▶ _Job 1_: In the CV extract, what award is listed for 1998?
▶ _Job 2_: Carry the CV extract on machine translation research forward from its last sentence.

▶ _Page extract_:

☆ ☆ ☆

SELECTED HONORS AND AWARDS

2001-present      Computer science graduate fellowship, Carnegie Mellon University.
1999                  Tung's Oriental Scholarship, Chinese Academy of Sciences.
1998                  Excellent Bachelor Thesis Award, University of Science and Technology of China (USTC)
1995-1997         "Yu-Cai", “P&G” and “Ding Xin” Scholarships at USTC.
1993-1994         Excellent Student Scholarships at USTC.

RESEARCH

Machine Translation
2002–	Statistical Alignment Models for Translational Equivalence	CMU
	In my current work, I focus on bilingual topic AdMixture (BiTAM) translation models leveraging bilingual document-level context. The parallel sentence-pairs within a document-pair are assumed to constitute a mixture of hidden topics; each observed word-pair follows a topic-specific translation lexicon. With such topical information inferred from document level context, the translation models are expected to be sharper and the word alignment process less ambiguous. Traditional IBM translation models are word-mixture models, which simply ignore the parallel document boundaries in their generative processes. I proposed a novel formalism for BiTAM translation models, and the traditional IBM models can be easily integrated within this formalism to formulate new models. Three such BiTAMs with embedded IBM Model-1 were tested extensively; an extended hidden Markov bilingual topic AdMixture model was developed and evaluated on both word alignment accuracy and translation quality, showing improved modeling power. Currently, I am applying the topic-specific translation lexicons learnt from the proposed BiTAM models: 1) leveraging the topical hidden information during decoding; 2) efficient variational inference algorithms to scale to large size of training data; 3) extensions to other alignment models such as BiTAM IBM-3, in which a fertility table is estimated for better word alignment.

☆ ☆ ☆

▶ _Data rows_:

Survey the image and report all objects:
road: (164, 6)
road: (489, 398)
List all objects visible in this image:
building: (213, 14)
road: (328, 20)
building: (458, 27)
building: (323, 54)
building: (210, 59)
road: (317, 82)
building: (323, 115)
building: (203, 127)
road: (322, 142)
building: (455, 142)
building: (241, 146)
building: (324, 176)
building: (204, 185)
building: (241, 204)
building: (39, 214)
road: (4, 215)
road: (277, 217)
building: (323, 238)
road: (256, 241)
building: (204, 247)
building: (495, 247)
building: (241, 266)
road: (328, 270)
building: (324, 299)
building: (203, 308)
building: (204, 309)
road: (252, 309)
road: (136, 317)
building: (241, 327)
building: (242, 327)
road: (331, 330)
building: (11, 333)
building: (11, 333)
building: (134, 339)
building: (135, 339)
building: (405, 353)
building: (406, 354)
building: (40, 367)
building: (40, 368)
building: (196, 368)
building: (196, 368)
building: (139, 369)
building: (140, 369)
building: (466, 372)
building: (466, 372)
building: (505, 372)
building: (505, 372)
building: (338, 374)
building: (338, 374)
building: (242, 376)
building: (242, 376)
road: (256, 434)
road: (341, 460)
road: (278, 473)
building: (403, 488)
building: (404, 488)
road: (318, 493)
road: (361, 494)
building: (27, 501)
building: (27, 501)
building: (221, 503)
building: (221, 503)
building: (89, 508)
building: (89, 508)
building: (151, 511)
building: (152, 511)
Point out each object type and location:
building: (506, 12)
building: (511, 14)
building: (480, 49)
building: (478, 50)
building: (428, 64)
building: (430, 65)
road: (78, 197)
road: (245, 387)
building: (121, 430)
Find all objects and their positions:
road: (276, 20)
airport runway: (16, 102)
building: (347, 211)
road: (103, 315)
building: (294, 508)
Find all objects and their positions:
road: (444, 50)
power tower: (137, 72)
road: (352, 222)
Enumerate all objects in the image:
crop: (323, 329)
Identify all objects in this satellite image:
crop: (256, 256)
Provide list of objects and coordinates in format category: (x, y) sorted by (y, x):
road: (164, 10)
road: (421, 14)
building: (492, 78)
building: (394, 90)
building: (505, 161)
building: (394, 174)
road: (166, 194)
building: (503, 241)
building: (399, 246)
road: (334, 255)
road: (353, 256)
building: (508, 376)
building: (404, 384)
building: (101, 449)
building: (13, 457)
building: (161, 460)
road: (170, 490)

☆ ☆ ☆

▶ _Written reply 1_: The Excellent Bachelor Thesis Award from the University of Science and Technology of China (USTC).

▶ _Written reply 2_:
2001 –	Hands-on Experience in Statistical Machine Translation	CMU
	I have about 5-year experiences covering many aspects of statistical machine translation. I designed and implemented cross-lingual bag-of-word models to align parallel documents from comparable data, and a dynamic programming algorithm to extract parallel sentence-pairs from the aligned document pairs. I applied these techniques to align the 10-year XinHua news comparable corpora and generated the collection released under LDC2002E18. I implemented a SMT beam search decoder. I also designed models for transliterations of Arabic unknown words. I directly participated in a number of international machine translation evaluations including GALE, NIST, IWSLT and TC-STAR. Part of my work at CMU involves building language models (LM) for statistical machine translation. This includes extending the implementation of a suffix array LM, LM interface within a translation decoder, and detailed experiments of comparing cluster-LM, POS-LM, and the handling of UNK word for statistical machine translation. To improve LM's effectiveness, I proposed an effective sentence-level LM adaptation with structured query models. Sentence-specific LMs were interpolated with a background LM to re-decode each test sentence. Experiments showed improved perplexity, and translation qualities in terms of BLEU and NIST scores.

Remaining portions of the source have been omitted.